Charlotte Massip

Drawing has been a part of Charlotte’s life since childhood. Growing up in Paris, she was surrounded by constant movement and – always carrying a notebook with her – depicted people she saw on the metro and in cafés. The drawings soon became a way to connect with life and eventually also a mean to express thoughts inspired by the readings of André Breton and Georges Bataille. Today, living and working in the southern town of Bordeaux, Charlotte devotes her artistic practice to etching. The technique, a form of engraving favoured by the Old Masters and the German Surrealist Hans Bellmer, is recognised for its capacity to capture details.

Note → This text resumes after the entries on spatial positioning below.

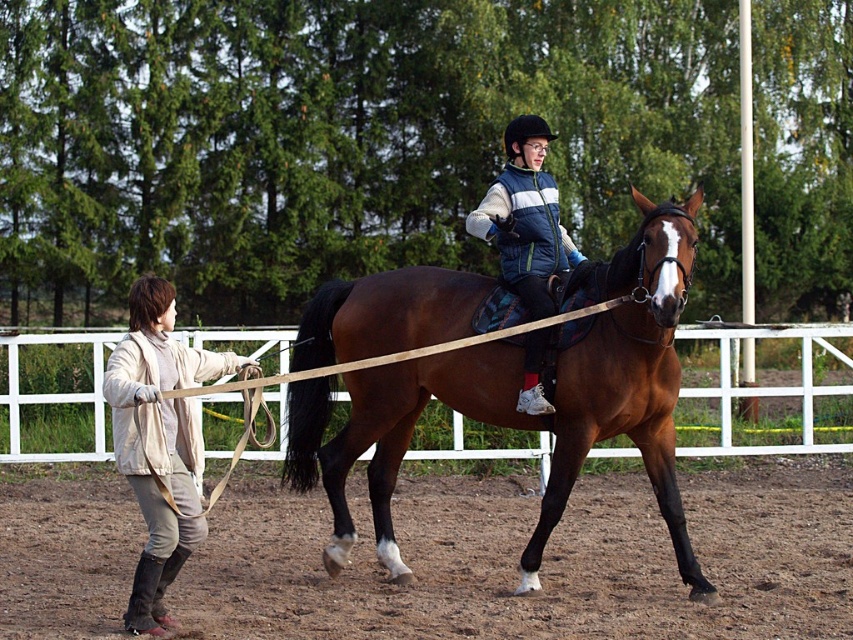
Can you confirm if light beige fabric jacket at left is shorter than blue padded vest at center?

Yes, light beige fabric jacket at left is shorter than blue padded vest at center.

Describe the element at coordinates (160, 442) in the screenshot. This screenshot has height=640, width=853. I see `light beige fabric jacket at left` at that location.

Find the location of a particular element. light beige fabric jacket at left is located at coordinates (160, 442).

In the scene shown: Is brown dirt track at center further to the viewer compared to blue padded vest at center?

No, it is not.

Can you confirm if brown dirt track at center is smaller than blue padded vest at center?

Indeed, brown dirt track at center has a smaller size compared to blue padded vest at center.

Image resolution: width=853 pixels, height=640 pixels. Describe the element at coordinates (541, 564) in the screenshot. I see `brown dirt track at center` at that location.

Find the location of a particular element. brown dirt track at center is located at coordinates (541, 564).

Between brown dirt track at center and light beige fabric jacket at left, which one is positioned lower?

brown dirt track at center is lower down.

Can you confirm if brown dirt track at center is smaller than light beige fabric jacket at left?

Incorrect, brown dirt track at center is not smaller in size than light beige fabric jacket at left.

Between point (635, 621) and point (134, 289), which one is positioned in front?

The first shift from pen and paper to engraving happened when Charlotte was in her teens and entered the École Estienne in Paris, where she had access to all printing tools. This was a brief spell with the medium and she quickly returned to drawing as she was accepted to Les Art Déco in Strasbourg and later settled down in the Balearic Islands, where she made a living from her art for over ten years. A move back to Paris and the encounter with a local engraver caused a second shift. Bellmer’s life-size pubescent female dolls inspired a series of images of incised bodies, referred to by the artist as ‘my dissected bodies’. Erotic and factual at the same time, these are portraits equally inspired by Marcel Moreau’s sensual writing as by anatomical slides picked up in second-hand bookstores.